November 06, 2015 | JUSTICE AND PEACE| Hundreds of tribal leaders in India have resolved to resist attempts by the government and big businesses to take over ancestral lands and forests — part of a move by Catholic groups to organize the often marginalized community in the face of rampant development.
More than 500 delegates from across India gathered in Jharkhand state, eastern India, to discuss the loss of vital land, forest and water resources.
Organizers of the Oct. 24-26 summit — the Jesuit Conference of South Asia’s indigenous peoples’ ministry — say India’s tribal people have for centuries been exploited for their natural resources. Increasing industrialization has worsened the problem in recent years.
“The life, livelihood and culture of the indigenous people have been under serious threat on account of industrialization in the country,” said Father Joseph Marianus Kujur, head of the Jesuits’ Ranchi province.
Father Kujur, who is an indigenous person, said industrialization has forced many indigenous people from their traditional homes and pushed them toward lives in migrant labor, mining and construction.
India is home to an estimated 104 million indigenous people, belonging to hundreds of separate tribes spread across the country. The majority of Indian Christians in northern and eastern India, particularly in Jharkhand, Bihar and Madhya Pradesh states, come from tribal communities.
Father Kujur said industrialization has displaced more than 60 million people throughout the country in the past six decades. He estimated that people from indigenous communities make up 40 percent of these displaced people.

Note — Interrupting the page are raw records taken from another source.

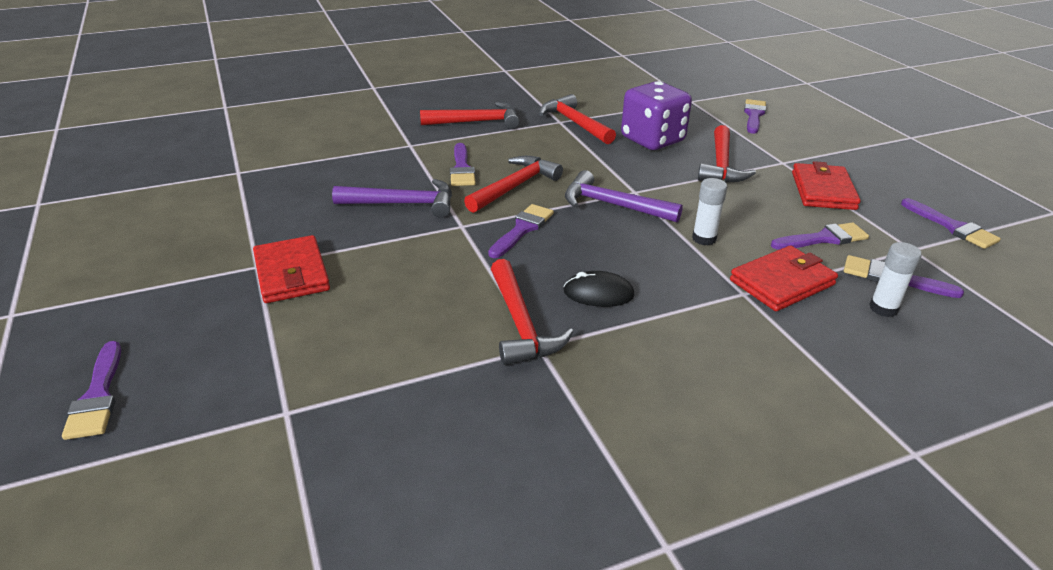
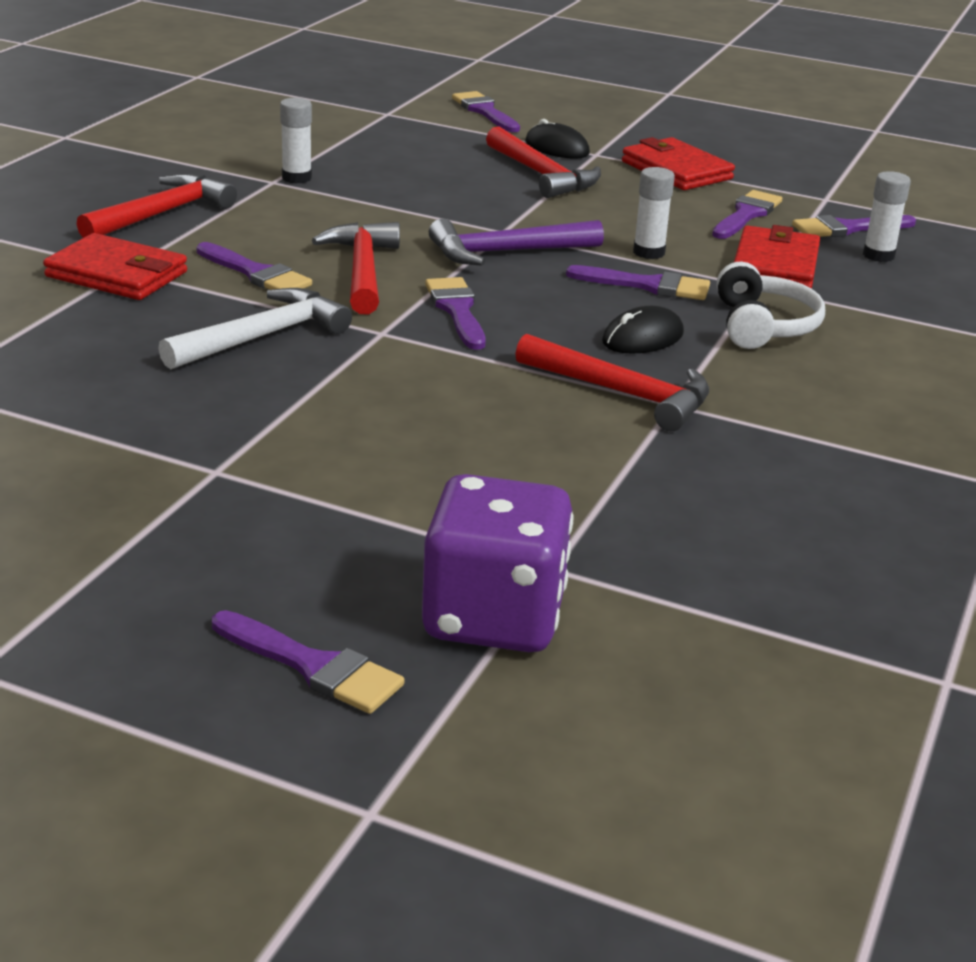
camera: 45 degrees left, 5 degrees down
red wallet [253,235,330,303] -> red wallet moved to [43,233,187,300]
purple hammer [332,179,452,218] -> white hammer [158,288,352,369]
red hammer [539,94,616,144] -> white glue stick [280,98,312,184]
purple dice [621,81,692,150] -> purple dice moved to [422,474,574,652]
purple brush [901,198,1001,249] -> purple brush moved to [566,265,710,300]
none -> black mouse [525,119,590,159]
none -> white headphones [717,262,825,349]

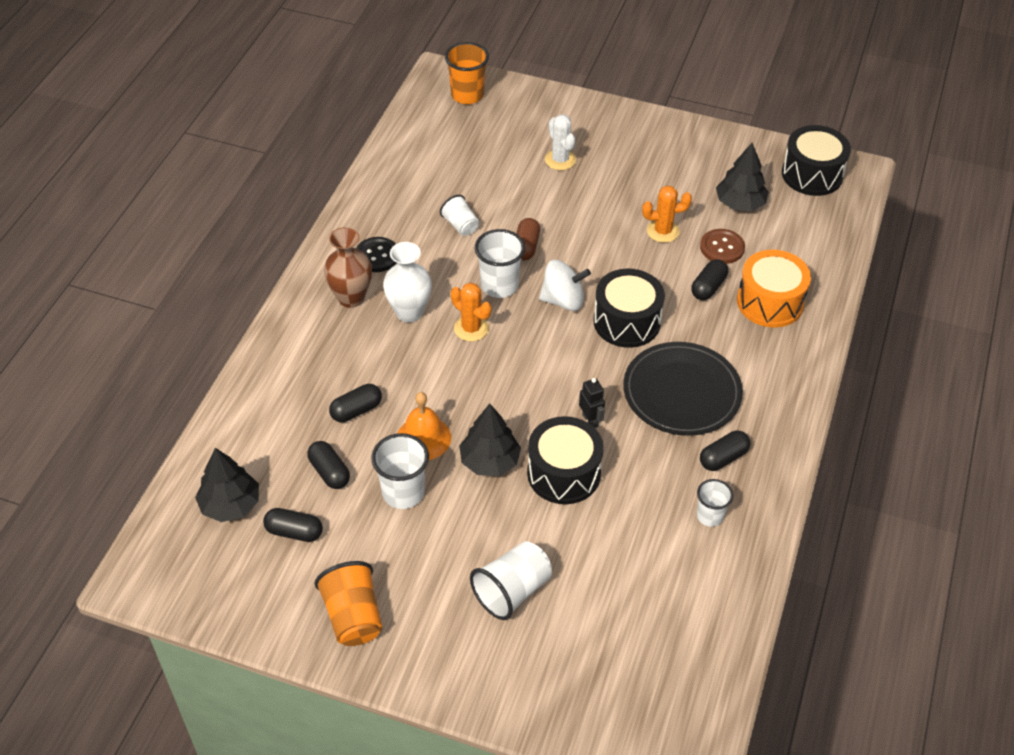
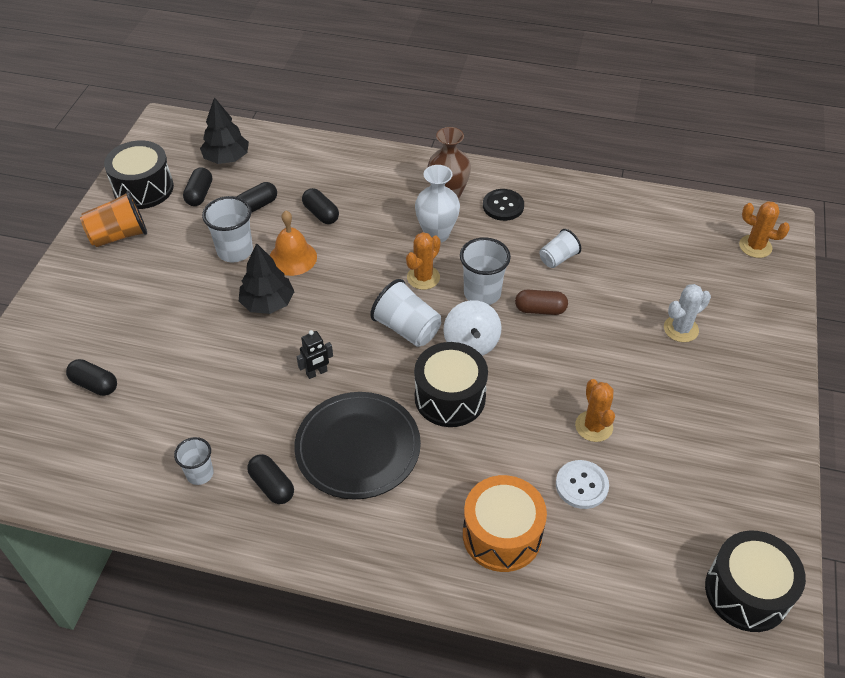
camera: 85 degrees right, 0 degrees up
orange cup [445,42,489,104] -> orange cactus [739,201,790,258]
white cup [470,541,552,620] -> white cup moved to [370,279,441,347]
black drum [527,416,604,504] -> black drum moved to [104,140,174,209]
black capsule [691,259,728,300] -> black capsule moved to [66,359,117,396]
brown button [700,229,745,264] -> white button [556,460,609,509]
black tree [716,143,769,211] -> none

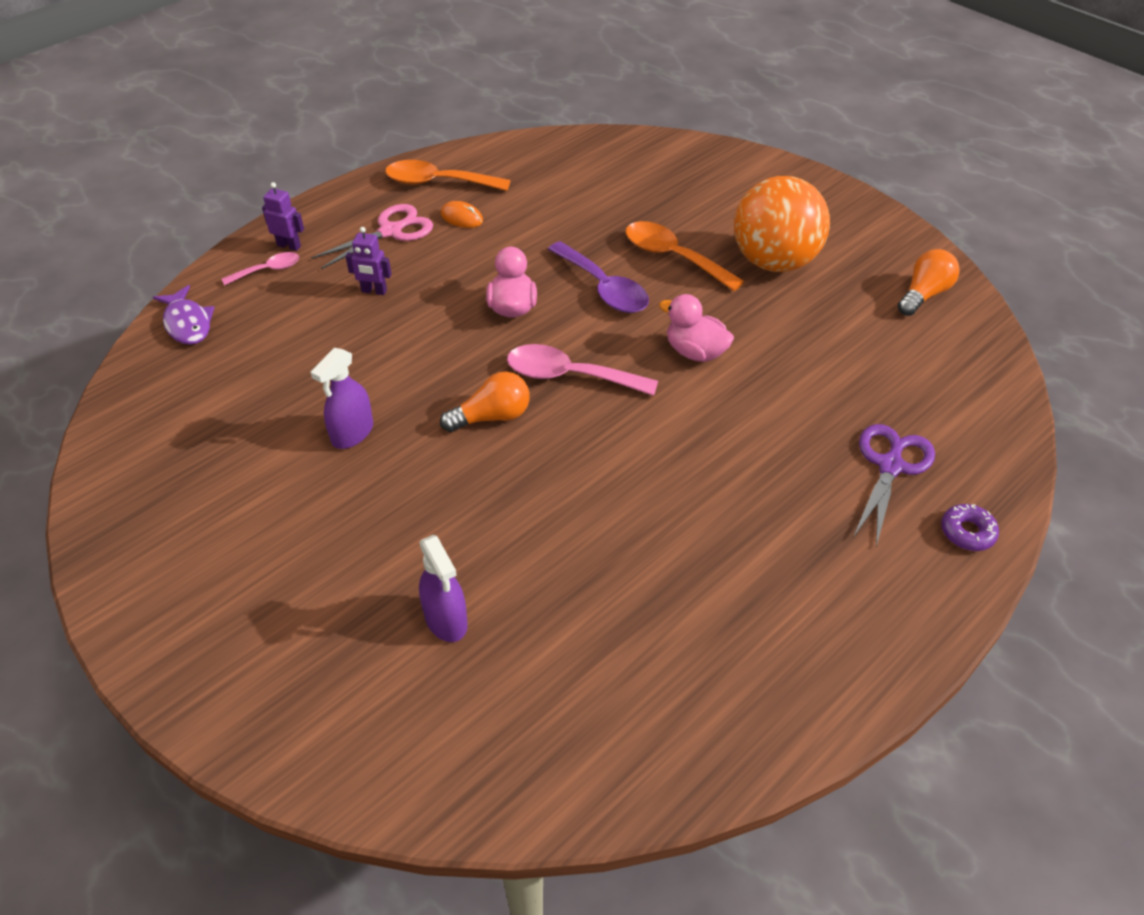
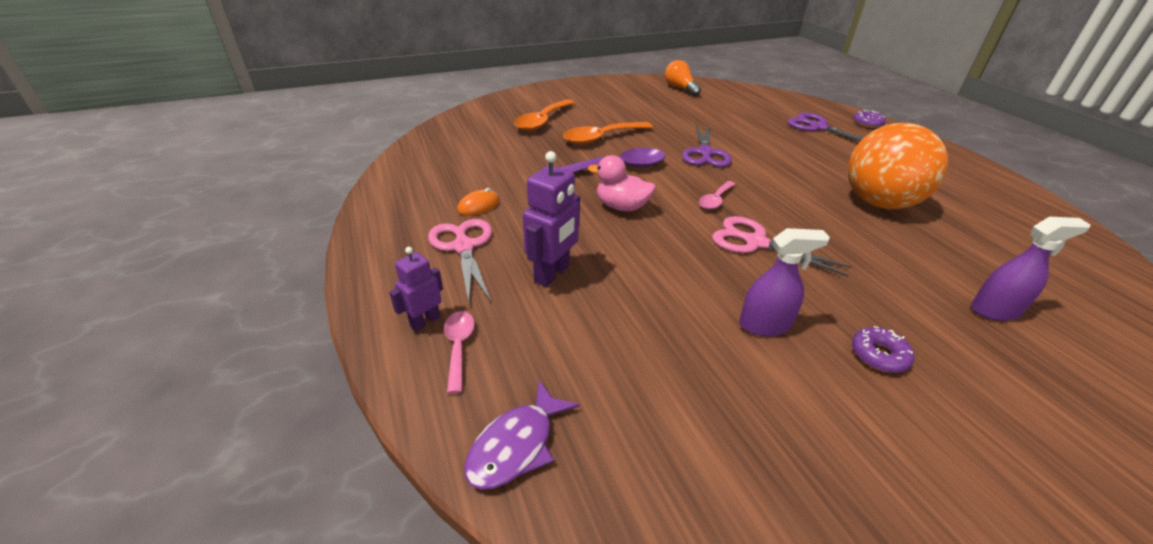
camera: 70 degrees left, 10 degrees down
purple fish [153,285,215,345] -> purple fish turned 135 degrees clockwise [464,381,579,490]
purple spray bottle [310,348,373,449] -> purple spray bottle turned 60 degrees counterclockwise [739,228,830,336]
purple robot [345,227,392,295] -> purple robot [523,151,580,287], size x1.60
orange spoon [385,160,511,191] -> orange spoon moved to [514,99,575,131]
orange light bulb [440,372,530,432] -> pink scissors [712,216,852,277]
pink spoon [507,344,658,396] -> pink spoon [699,181,735,210], size x0.57
pink duck [659,294,734,362] -> purple scissors [682,125,732,167]
orange ball [734,176,830,272] -> orange ball moved to [848,123,948,209]
none -> purple donut [852,326,914,373]

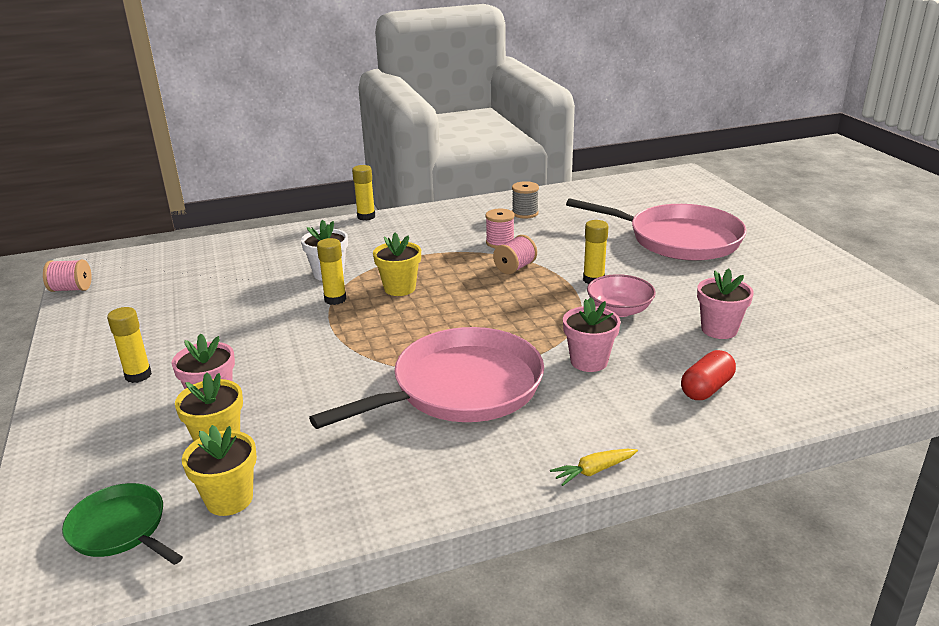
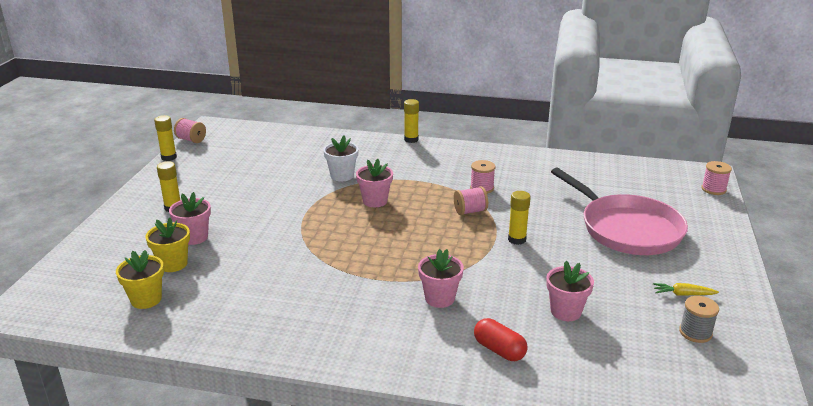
camera: 30 degrees right, 0 degrees up
green pan [62,483,183,565] -> none
pink pan [309,327,544,429] -> none
yellow glue stick [317,238,346,305] -> yellow glue stick moved to [154,115,177,161]
yellow flower pot [373,233,421,296] -> pink flower pot [356,159,393,207]
grey spool [512,181,539,219] -> grey spool moved to [679,296,719,343]
yellow carrot [550,449,638,486] -> yellow carrot moved to [653,283,719,296]
pink bowl [587,274,656,317] -> none
red capsule [681,350,736,400] -> red capsule turned 60 degrees clockwise [474,318,528,361]
none -> pink spool [701,161,732,195]

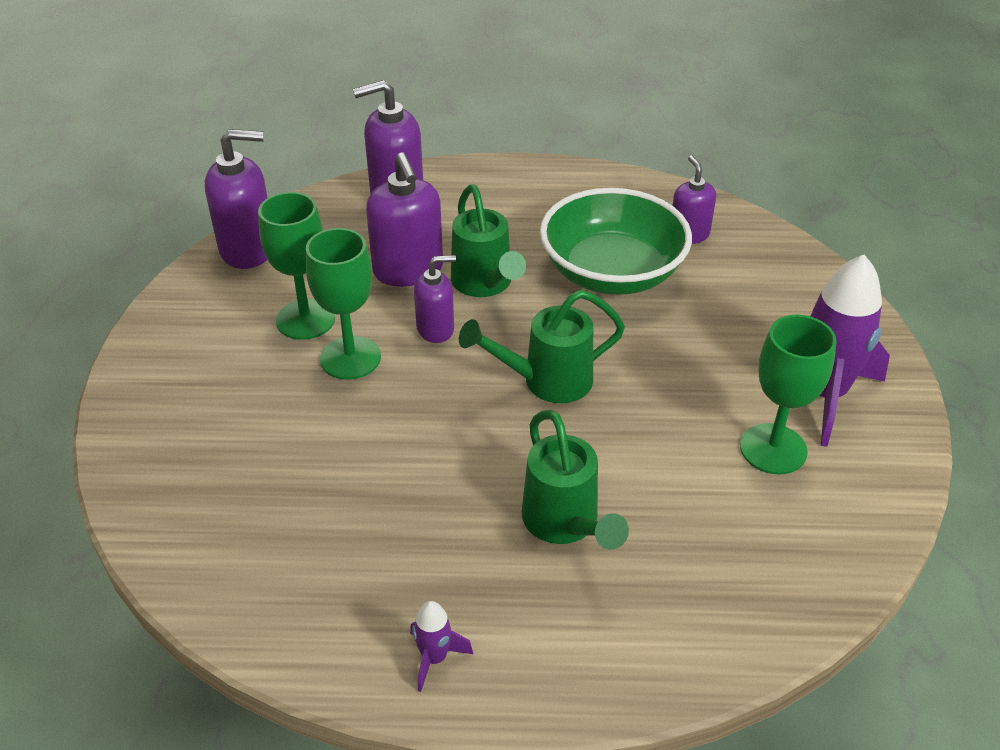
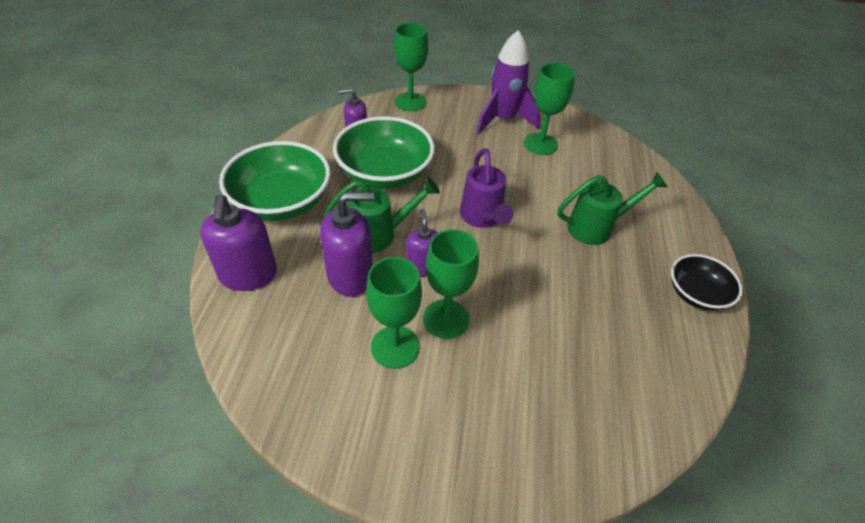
camera: 85 degrees left, 5 degrees up
purple soap dispenser [205,129,268,269] -> none
purple rocket [410,601,473,692] -> black bowl [671,254,743,311]
green watering can [459,290,625,403] -> purple watering can [460,148,513,228]
none -> green bowl [219,141,331,221]
none -> green goblet [394,23,428,111]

“Since independence, the plight of the tribal people has been going from bad to worse, with successive governments enforcing laws that are meant to harass and take over their resources, rather than making laws for their protection,” he said.
The situation prompted Jesuits in India to create a special ministry for indigenous people in 1984.
Tribal leaders during the Jesuit-led summit recalled that the Indian Constitution has provisions to give indigenous communities administrative control of specific areas, but this has not been fully implemented.
On the contrary, various governments have instead enforced colonial-era laws that allow authorities to seize land at will.
“The very existence of the indigenous people depends on forests and land,” said Sanjay Bosu Mallick of the Jharkhand-based Save the Forest Movement.
Jesuit Father Alex Ekka said the summit is meant to create a “new awakening” among indigenous people to protect livelihoods and culture.
Displacement, said the priest from an indigenous community, will harm education, culture, language and other traditions. With such pressures, indigenous communities risk “losing everything, including their identity.”